## Problem
Set down, please, exactly the lines below that run from the line with "Panel set 1: xy, xz, yz;" to the line with "Panel set 2: First", both lines included.

## Material supplied
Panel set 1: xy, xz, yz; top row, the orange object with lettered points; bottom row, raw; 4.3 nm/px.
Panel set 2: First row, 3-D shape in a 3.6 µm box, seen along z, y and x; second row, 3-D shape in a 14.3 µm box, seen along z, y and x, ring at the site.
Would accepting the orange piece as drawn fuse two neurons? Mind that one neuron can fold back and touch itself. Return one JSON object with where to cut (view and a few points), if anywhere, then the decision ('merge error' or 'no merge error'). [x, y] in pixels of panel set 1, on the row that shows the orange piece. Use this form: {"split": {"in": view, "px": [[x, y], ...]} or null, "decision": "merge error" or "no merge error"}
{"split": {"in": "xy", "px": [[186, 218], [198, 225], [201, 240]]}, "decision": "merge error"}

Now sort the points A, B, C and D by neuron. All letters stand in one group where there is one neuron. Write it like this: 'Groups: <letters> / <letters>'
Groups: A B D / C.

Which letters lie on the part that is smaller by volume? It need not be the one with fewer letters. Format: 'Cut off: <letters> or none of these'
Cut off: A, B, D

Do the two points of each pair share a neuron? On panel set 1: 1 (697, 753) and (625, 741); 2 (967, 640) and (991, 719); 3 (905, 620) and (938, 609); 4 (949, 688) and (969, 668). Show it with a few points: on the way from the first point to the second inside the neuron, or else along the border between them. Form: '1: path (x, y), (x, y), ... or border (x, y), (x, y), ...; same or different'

--

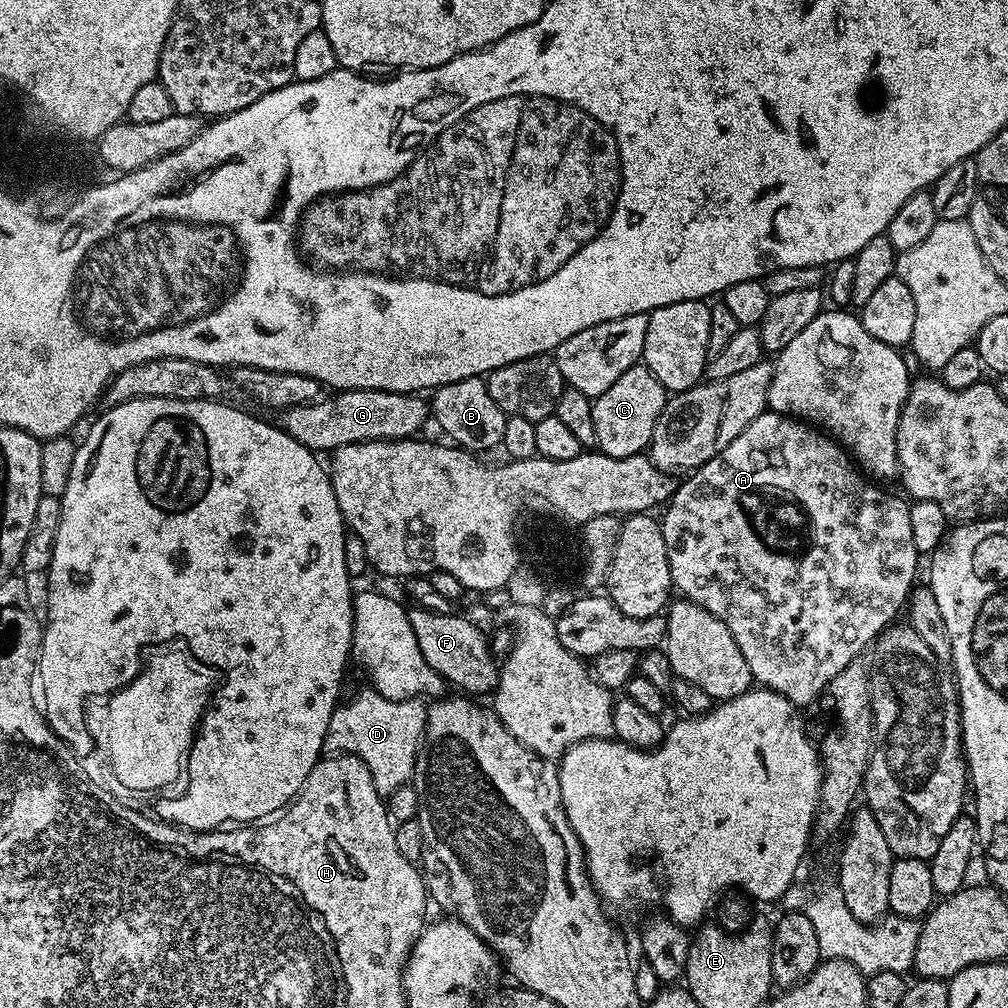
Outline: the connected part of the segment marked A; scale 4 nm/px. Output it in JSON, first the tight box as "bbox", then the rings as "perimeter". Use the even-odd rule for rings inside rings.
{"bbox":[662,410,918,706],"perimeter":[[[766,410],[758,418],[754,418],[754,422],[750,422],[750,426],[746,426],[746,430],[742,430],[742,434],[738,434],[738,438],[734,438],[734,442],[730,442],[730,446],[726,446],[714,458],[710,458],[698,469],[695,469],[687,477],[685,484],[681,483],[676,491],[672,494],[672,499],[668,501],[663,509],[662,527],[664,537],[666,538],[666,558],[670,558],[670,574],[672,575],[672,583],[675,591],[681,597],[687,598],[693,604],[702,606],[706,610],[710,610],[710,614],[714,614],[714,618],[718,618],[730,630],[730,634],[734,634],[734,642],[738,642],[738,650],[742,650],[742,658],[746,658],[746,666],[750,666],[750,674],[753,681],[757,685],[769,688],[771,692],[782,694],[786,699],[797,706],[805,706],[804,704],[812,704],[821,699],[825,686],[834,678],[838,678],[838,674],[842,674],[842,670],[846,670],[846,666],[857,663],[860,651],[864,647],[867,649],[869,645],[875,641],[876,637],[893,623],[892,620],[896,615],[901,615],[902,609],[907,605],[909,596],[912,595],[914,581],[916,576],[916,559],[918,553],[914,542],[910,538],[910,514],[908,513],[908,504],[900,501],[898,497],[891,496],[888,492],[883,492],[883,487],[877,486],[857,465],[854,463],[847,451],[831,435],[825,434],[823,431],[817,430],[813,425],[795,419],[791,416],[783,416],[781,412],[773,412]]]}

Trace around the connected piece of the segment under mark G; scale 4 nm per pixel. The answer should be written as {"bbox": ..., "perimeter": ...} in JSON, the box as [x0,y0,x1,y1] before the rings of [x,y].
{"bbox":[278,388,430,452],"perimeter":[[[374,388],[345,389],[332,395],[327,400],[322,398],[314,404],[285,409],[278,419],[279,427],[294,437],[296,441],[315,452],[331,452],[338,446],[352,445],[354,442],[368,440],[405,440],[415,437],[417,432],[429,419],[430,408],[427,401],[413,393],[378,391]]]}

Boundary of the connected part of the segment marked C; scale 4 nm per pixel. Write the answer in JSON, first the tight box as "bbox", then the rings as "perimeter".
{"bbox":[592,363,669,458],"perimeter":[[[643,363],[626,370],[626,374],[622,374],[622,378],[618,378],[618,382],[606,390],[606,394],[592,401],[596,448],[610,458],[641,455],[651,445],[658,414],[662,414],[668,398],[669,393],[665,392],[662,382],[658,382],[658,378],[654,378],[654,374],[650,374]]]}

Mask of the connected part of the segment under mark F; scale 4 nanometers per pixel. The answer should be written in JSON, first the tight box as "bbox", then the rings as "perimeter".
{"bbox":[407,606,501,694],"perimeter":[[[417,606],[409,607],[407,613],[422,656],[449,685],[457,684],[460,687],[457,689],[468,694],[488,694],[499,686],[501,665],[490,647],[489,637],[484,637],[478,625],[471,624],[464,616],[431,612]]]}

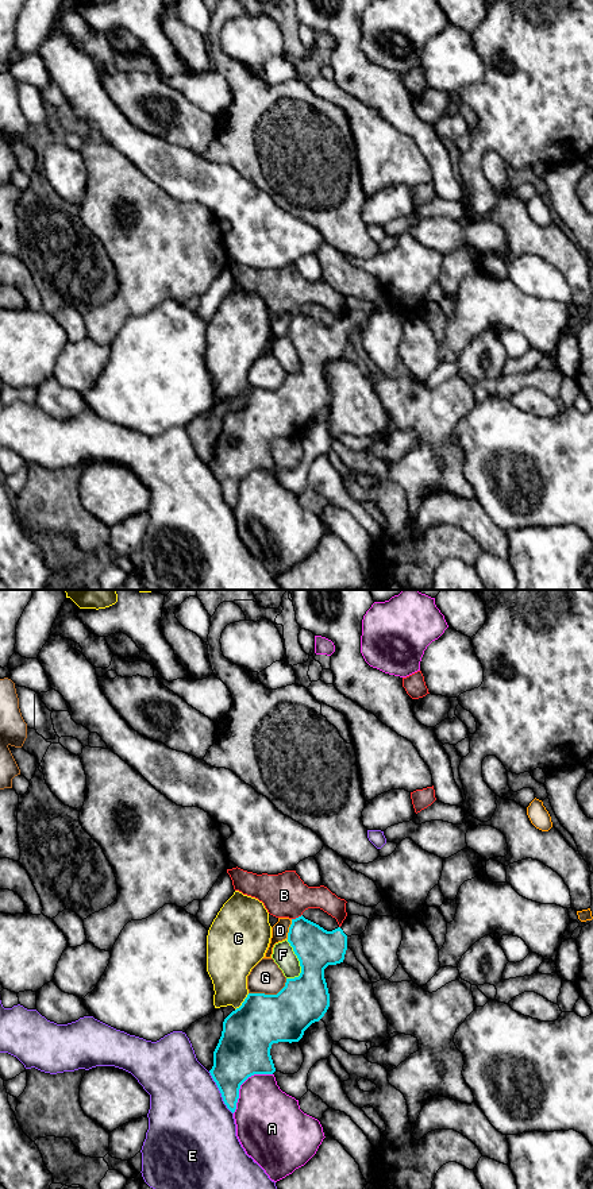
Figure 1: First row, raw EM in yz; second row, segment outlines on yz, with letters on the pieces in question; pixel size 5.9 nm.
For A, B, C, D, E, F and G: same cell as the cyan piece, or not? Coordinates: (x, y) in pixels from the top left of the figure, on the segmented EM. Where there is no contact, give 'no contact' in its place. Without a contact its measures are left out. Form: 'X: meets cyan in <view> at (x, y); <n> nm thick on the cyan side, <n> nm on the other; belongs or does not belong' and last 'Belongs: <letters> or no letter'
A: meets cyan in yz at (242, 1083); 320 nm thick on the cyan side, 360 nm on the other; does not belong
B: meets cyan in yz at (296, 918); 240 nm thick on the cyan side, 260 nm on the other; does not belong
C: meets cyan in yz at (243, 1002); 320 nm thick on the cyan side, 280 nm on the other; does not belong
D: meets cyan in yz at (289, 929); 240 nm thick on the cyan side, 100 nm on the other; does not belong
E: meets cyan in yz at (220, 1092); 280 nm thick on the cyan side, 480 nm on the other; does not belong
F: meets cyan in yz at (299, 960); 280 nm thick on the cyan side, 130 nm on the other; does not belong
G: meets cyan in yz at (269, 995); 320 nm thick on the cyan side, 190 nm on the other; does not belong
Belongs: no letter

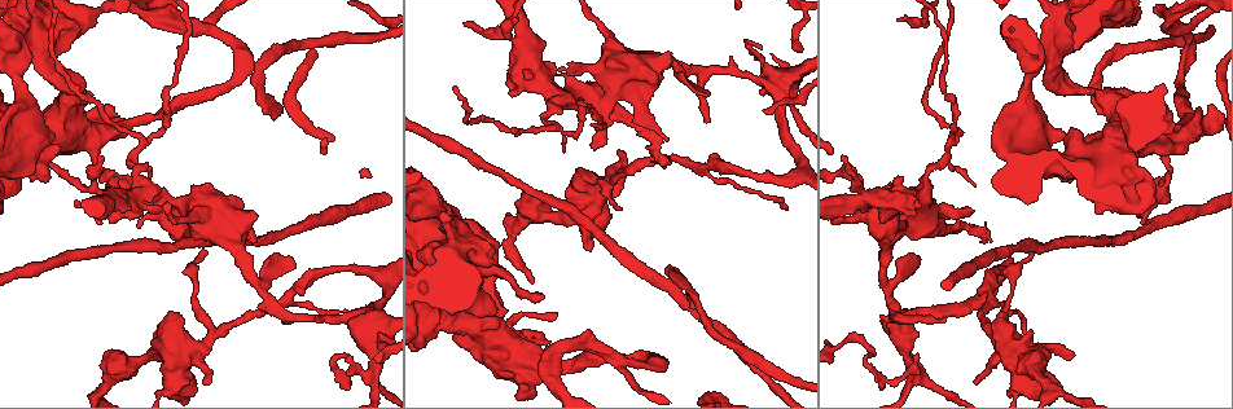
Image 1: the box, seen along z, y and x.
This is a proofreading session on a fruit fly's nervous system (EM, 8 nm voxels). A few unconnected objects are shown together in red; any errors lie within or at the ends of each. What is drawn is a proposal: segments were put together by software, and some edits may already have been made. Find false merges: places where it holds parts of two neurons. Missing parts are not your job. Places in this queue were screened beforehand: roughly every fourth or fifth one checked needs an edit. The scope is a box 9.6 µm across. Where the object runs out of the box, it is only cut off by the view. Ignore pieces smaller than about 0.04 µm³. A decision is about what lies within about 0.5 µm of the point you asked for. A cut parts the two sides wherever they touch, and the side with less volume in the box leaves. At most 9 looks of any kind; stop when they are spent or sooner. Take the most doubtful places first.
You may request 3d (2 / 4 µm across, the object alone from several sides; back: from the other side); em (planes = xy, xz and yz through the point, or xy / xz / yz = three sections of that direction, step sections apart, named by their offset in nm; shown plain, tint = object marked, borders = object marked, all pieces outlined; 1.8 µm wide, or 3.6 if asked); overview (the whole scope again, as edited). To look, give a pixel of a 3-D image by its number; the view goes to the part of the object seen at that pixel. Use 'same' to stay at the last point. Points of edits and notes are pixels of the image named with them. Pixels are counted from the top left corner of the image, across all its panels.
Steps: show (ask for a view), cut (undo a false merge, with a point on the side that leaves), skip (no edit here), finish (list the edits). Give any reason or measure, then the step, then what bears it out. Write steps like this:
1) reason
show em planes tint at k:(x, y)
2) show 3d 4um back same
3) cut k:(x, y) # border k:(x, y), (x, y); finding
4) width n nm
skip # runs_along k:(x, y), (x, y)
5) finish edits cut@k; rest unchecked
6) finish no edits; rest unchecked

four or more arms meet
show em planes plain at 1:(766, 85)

## Solution to this problem
Panel set 1: xy, xz, yz; top row, the orange object with lettered points; bottom row, raw; 4.3 nm/px.
Panel set 2: First row, 3-D shape in a 3.6 µm box, seen along z, y and x; second row, 3-D shape in a 14.3 µm box, seen along z, y and x, ring at the site.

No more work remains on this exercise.